_WHAT TO DO_.
Using the records below, transcribe word for word the stretch from the line that contains "left shoulder: (361, 440)" through the line that contains "neck: (342, 378)", both end lines included, and nothing else.
= = =
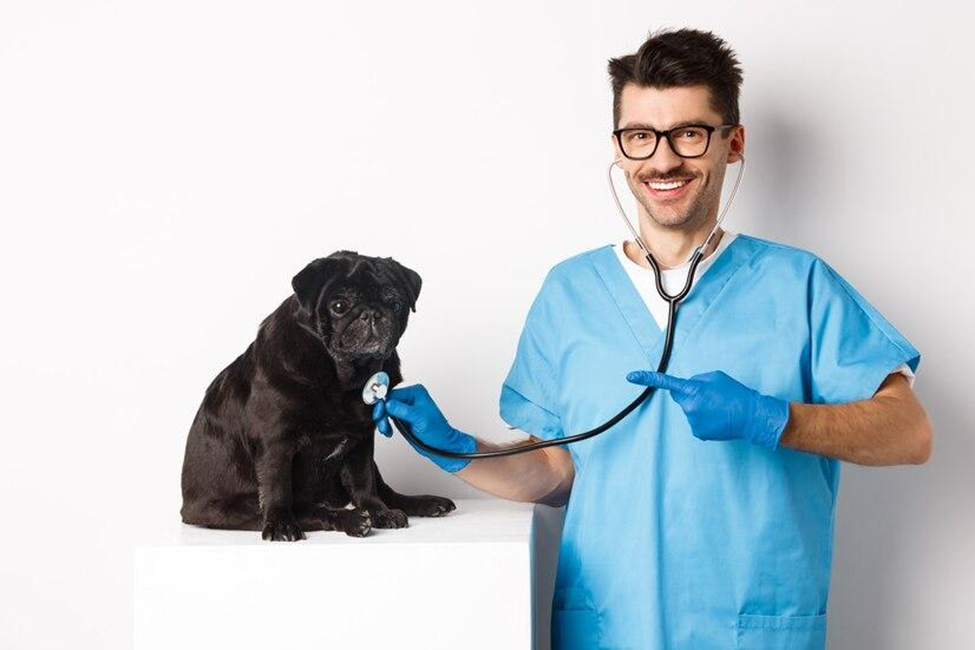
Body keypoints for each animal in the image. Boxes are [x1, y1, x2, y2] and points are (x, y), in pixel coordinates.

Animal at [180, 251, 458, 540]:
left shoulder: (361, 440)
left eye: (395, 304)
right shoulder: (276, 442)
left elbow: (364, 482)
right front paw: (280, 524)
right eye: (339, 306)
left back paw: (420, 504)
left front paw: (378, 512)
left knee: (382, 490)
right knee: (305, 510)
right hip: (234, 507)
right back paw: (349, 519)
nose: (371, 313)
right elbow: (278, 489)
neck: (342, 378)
= = =
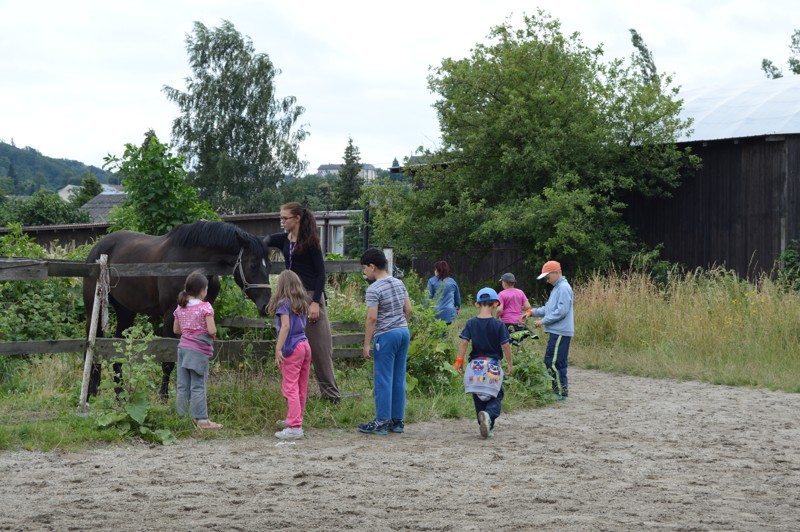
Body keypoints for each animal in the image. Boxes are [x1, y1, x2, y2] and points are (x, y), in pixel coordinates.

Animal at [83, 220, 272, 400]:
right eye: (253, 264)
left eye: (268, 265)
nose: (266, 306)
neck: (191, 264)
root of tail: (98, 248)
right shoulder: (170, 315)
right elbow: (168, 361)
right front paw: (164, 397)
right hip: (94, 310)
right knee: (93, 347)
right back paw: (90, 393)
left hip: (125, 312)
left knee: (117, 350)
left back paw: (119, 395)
= = =
_TASK OUTPUT_.
left shoulder: (361, 440)
left eye: (395, 304)
right shoulder: (276, 442)
left elbow: (364, 482)
right front paw: (280, 524)
right eye: (339, 306)
left back paw: (420, 504)
left front paw: (378, 512)
left knee: (382, 490)
right knee: (305, 510)
right hip: (234, 507)
right back paw: (349, 519)
nose: (371, 313)
right elbow: (278, 489)
neck: (342, 378)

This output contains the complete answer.